Les soirs d’été ont des alanguissements de sultanes allongeant sur l’ottomane leurs voiles mordorés. Sur les collines ardentes ils étirent des ombres démesurées, promesses de caresses espérées, soupirent en vents coulis retroussant les feuillages tremblants et suavement expirent, ravis, tels des amants, extasiés.
Rêvons, c’est l’heure. Ayons les rêves buissonniers.
Le soir tout parle, le soir tout est vivant. L’ombre même a des accents émouvants.
Un chuchotis dans le taillis… Une ombre furtive est passée…

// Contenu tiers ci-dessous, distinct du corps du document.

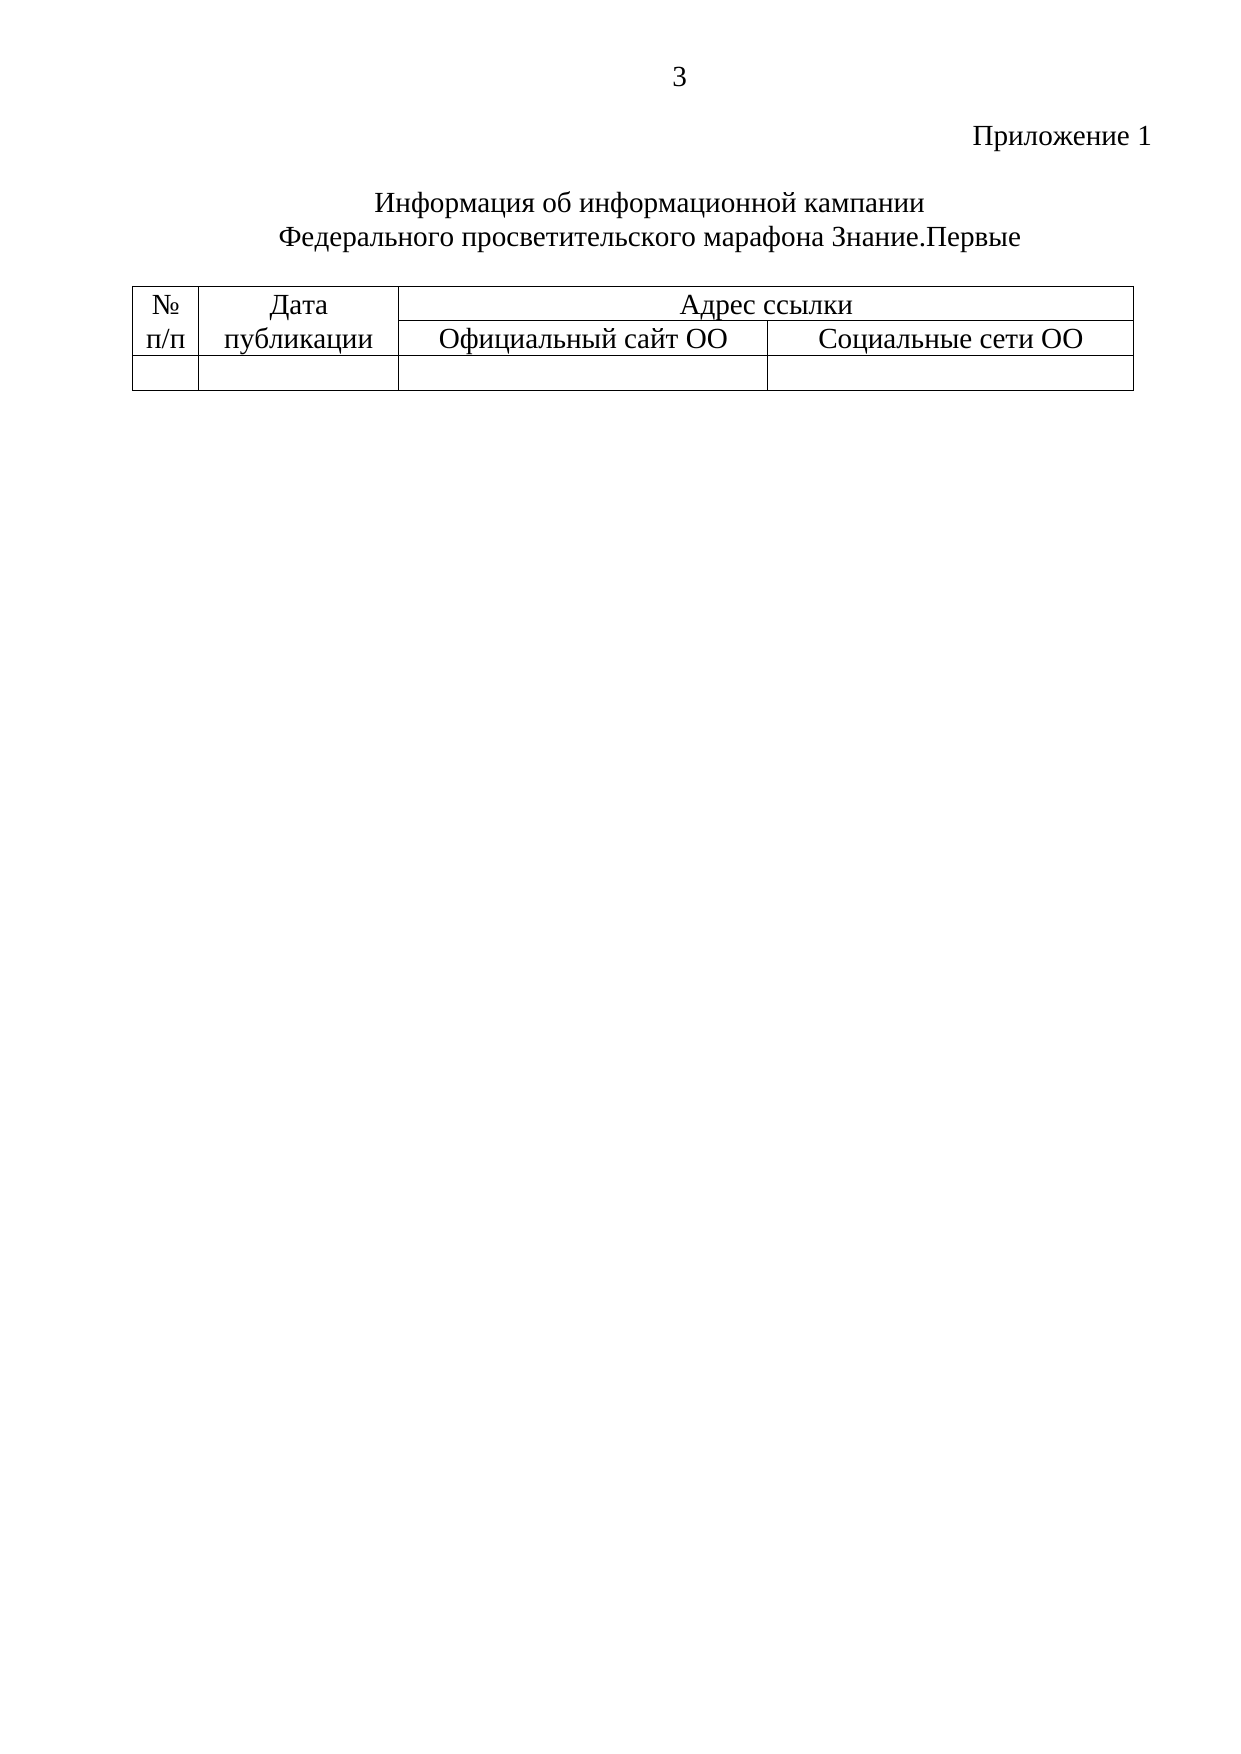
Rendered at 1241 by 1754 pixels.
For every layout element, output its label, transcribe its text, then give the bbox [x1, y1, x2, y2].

Est-ce un geai jaillissant des genêts ? Un bouquet de sitelles ébouriffant ses ailes au profond d’un bosquet ? Ou quelque sauterelle arcboutant ses muscles d’acier pour sauter d’ombelle en ombelle, acrobate sans balancier ? Ou bien la gémissante tourterelle pleurant l’éternelle ritournelle de l’oiselle délaissée, du tourtereau lassé ? Ou bien dans un froufrou de feuilles froissées est-ce le frêle peuplier qui frissonne, inquiet, sentant l’automne se musser dans les mousses flétries de la source tarie ? Est-ce près de Naïs, la naïade de pierre au sourire muet, est-ce le bruissant olivier dressant au ciel, comme un orant, ses palmettes d’argent ?

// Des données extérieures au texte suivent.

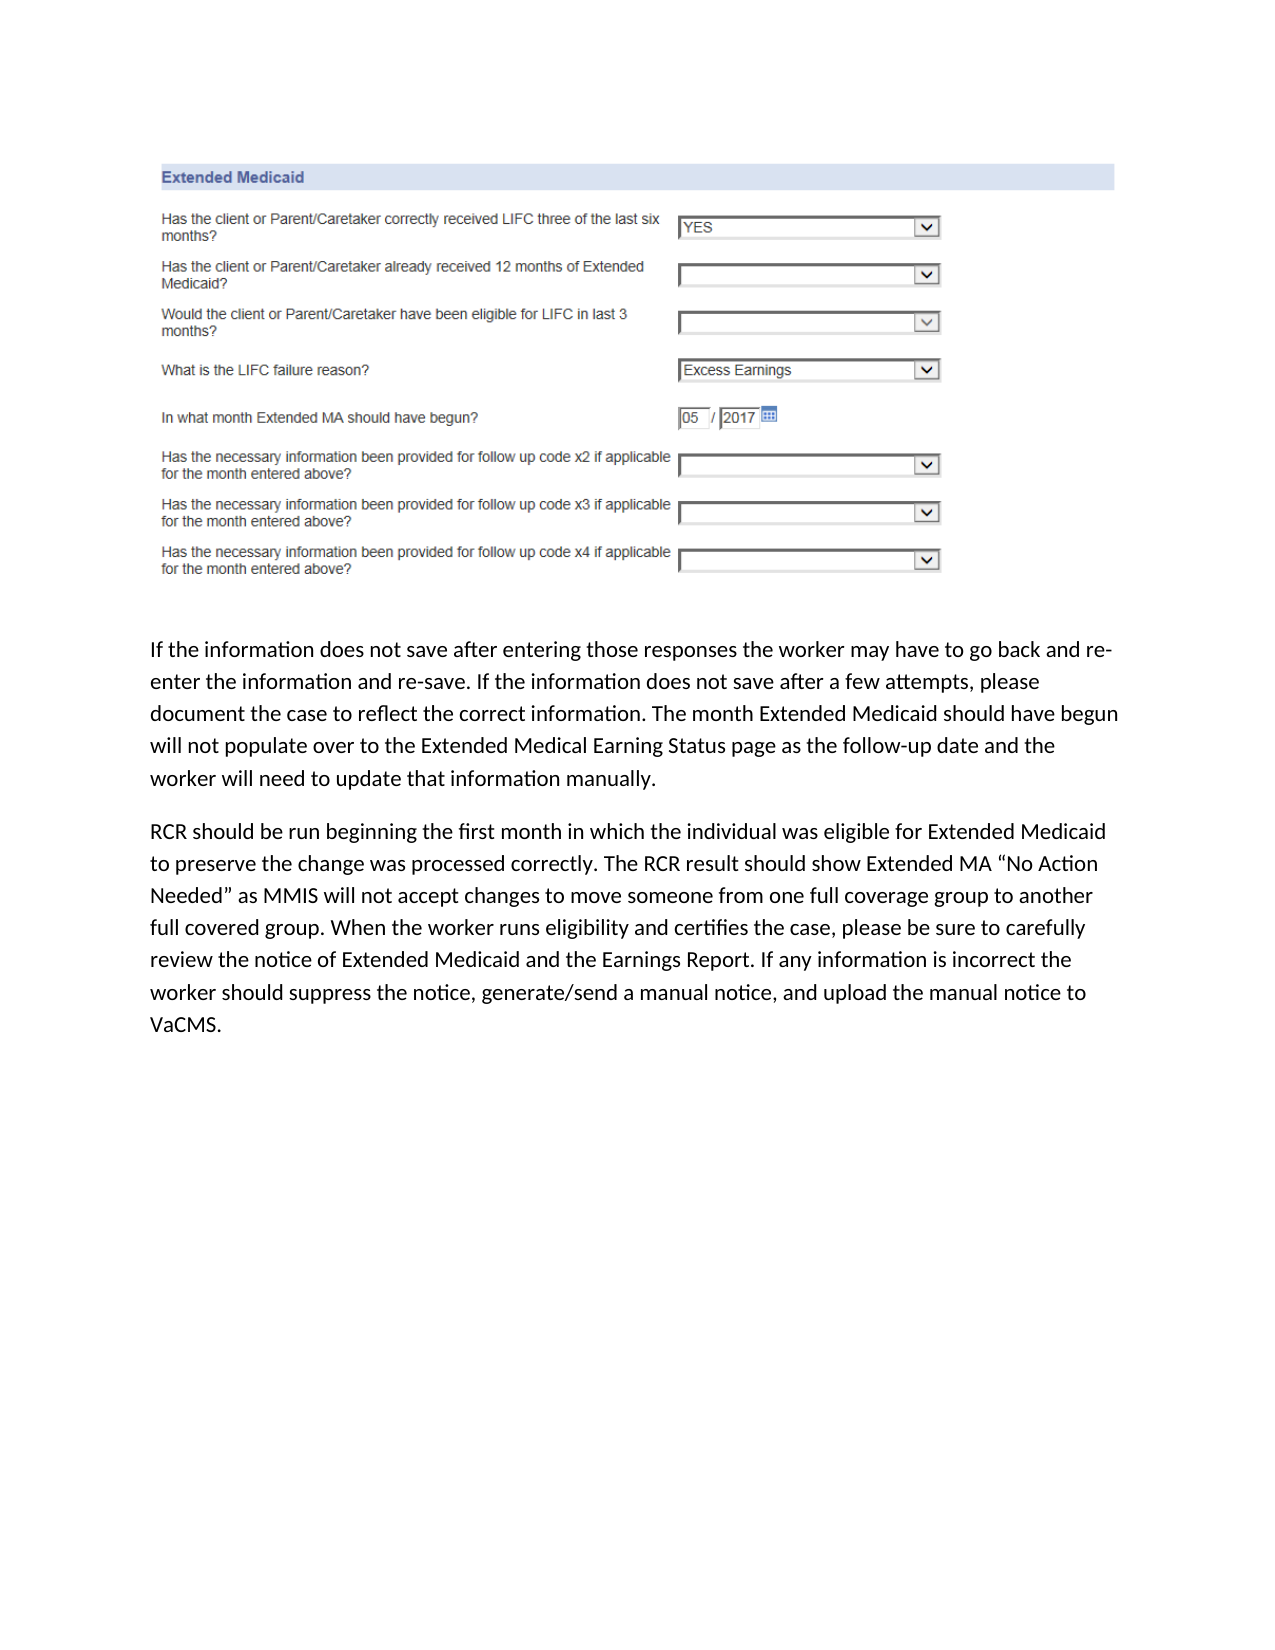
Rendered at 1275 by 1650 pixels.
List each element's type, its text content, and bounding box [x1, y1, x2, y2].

text If the information does not save after entering those responses the worker may have to go back and re-enter the information and re-save. If the information does not save after a few attempts, please document the case to reflect the correct information. The month Extended Medicaid should have begun will not populate over to the Extended Medical Earning Status page as the follow-up date and the worker will need to update that information manually. [150, 635, 1125, 792]
text RCR should be run beginning the first month in which the individual was eligible for Extended Medicaid to preserve the change was processed correctly. The RCR result should show Extended MA “No Action Needed” as MMIS will not accept changes to move someone from one full coverage group to another full covered group. When the worker runs eligibility and certifies the case, please be sure to carefully review the notice of Extended Medicaid and the Earnings Report. If any information is incorrect the worker should suppress the notice, generate/send a manual notice, and upload the manual notice to VaCMS. [150, 817, 1125, 1038]
picture [150, 150, 1125, 611]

Peut-être est-ce une ombre du passé, une âme trépassée cherchant tout éperdue ses baisers oubliés et ses bonheurs perdus sous les tonnelles enlacées de glycines fanées ? Est-ce toi, la Fanette, la rêveuse esseulée dont le cœur suranné se brisa, voici dix années, pour un beau chevrier ? Est-ce toi qui hèles en vains échos les ombres fugitives et dont la plainte vespérale s’éteint, lamentablement, en un râle ?...
Nos rêves musardent, nos rêves cauchemardent. Voici la reine Maab et son cortège ténébreux.
Rentrons, c’est l’heure. Il fait froid. Vite dans nos demeures calfeutrons-nous loin des leurres de la nuit. Laissons les ombres danser avec la lune leur fol sabbat nocturne.